Köşe yazarımız Murat Koç makalesinde; Ak Partiyi KADEM-6284 mü bitiriyor.? Taban Neden Hızla Eriyor.?
Ak Parti KADEM İle Bir Batağa mı Saplandı.?
AK Parti, KADEM’in feminist politikalarına teslim olarak 20 yıllık birikimini nasıl yedi, muhafazakar seçmenini nasıl küstürdü?

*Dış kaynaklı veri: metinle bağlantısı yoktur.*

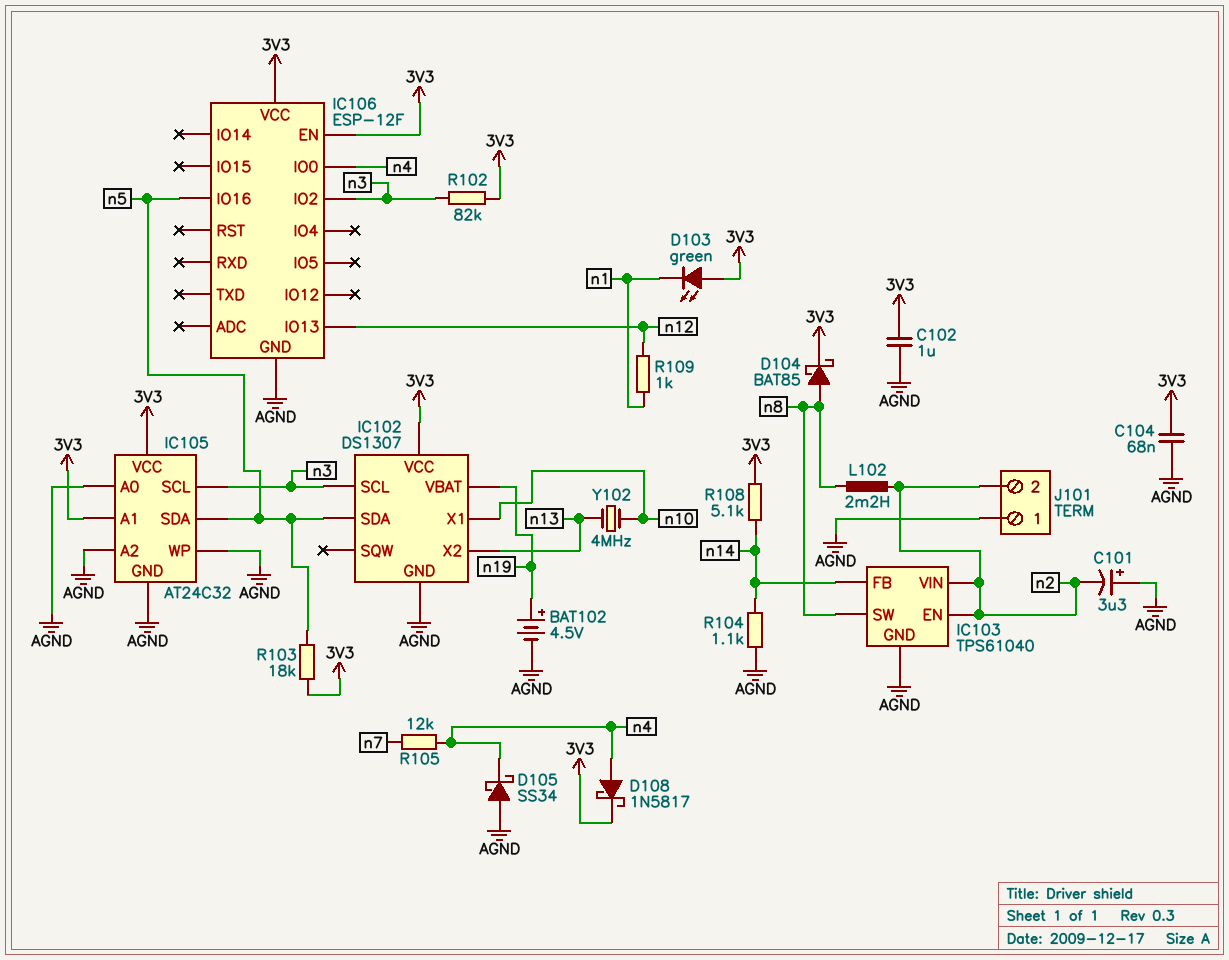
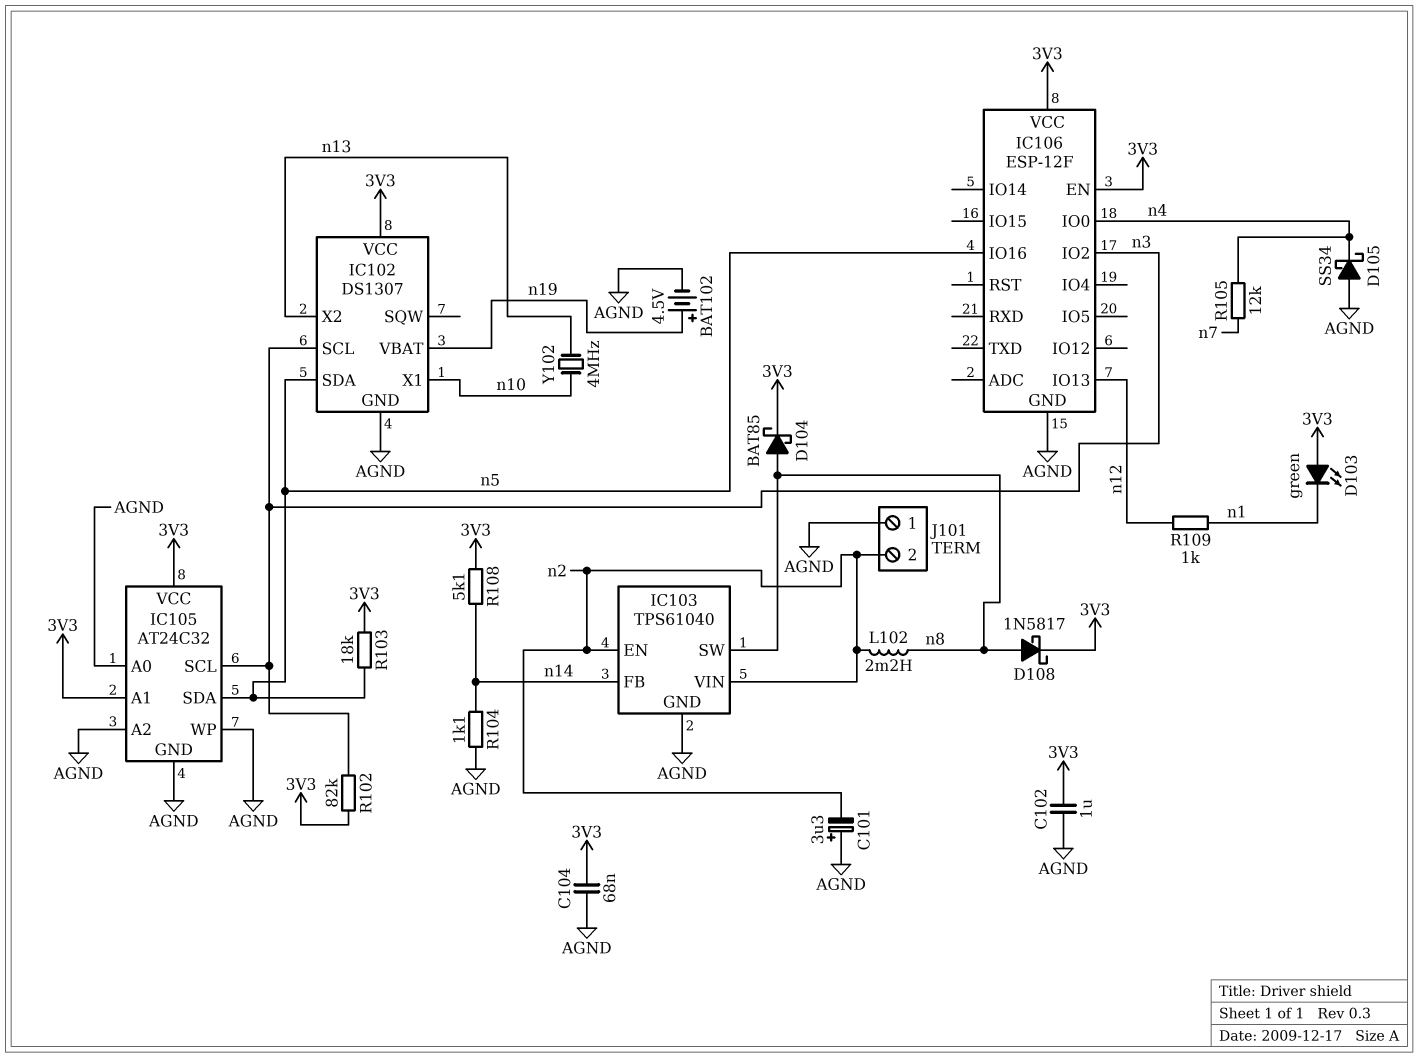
D108: schottky 1N5817 (A n4, K 3V3) -> schottky 1N5817 (A n8, K 3V3)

AK Parti, iktidarda geçirdiği 20 küsür yılın ardından belki de en derin toplumsal krizlerden biriyle karşı karşıya. Çünkü aile kurumu çöküyor, doğurganlık düşüyor ve seçmen desteği hızla eriyor. Bu sürecin baş aktörlerinden biri olarak gösterilen KADEM ve 6284 sayılı yasa, kamuoyunda giderek daha yüksek sesle tartışılıyor.
Cumhurbaşkanı Erdoğan’ın son konuşmasında dile getirdiği “nüfus felaketi” uyarısı, bu çelişkili tablonun adeta bir özeti niteliğinde. Bir yandan “aile beka meselesidir” deniliyor, diğer yandan aile kurumunu zedelediği iddia edilen yasal düzenlemeler tavizsiz savunuluyor.

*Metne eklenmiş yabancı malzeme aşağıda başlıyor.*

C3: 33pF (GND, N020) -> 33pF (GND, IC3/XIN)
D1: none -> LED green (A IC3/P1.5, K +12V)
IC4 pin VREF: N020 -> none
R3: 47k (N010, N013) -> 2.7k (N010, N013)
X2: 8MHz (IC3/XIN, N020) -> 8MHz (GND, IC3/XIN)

Ortada müthiş bir çelişki var.! Peki bu çelişkili politik duruşun bedelini kim ödüyor.? Sadece boşanan aileler, intihar eden babalar, yalnızlaşan çocuklar ve artık sandığa gitmeyen milyonlarca küskün seçmen mi? Yoksa bütün bir toplum.?
İşte bu yazı, AK Parti’nin KADEM politikalarına teslim oluşunun aile, siyaset ve gelecek üzerindeki etkileri ile nüfus çöküşünün sebeplerini sorgulayıp hem bazı verilere hem de Ak parti liderinin kendi sözlerine dayanarak analiz ediyor.
Nüfus Felaketine Giden Yolu Kim Döşedi.?
Aile kavramının altını oyanlar şimdi ailenin düştüğü durumdan şikâyet ediyorlar. Aslında tam da “Bu ne perhiz, bu ne lahana turşusu?” dedirten bir çelişkiyle karşı karşıyayız.
AK Parti, kendi tercih ve politikalarının yol açtığı bu çıkmazda debelenip duruyor.
Ve bu durumu anlayan biri varsa beri gelsin lütfen.
Sayın Erdoğan’ın KADEM genel kurulunda ki konuşmasından ve o malum açıllamalarından bahsediyorum.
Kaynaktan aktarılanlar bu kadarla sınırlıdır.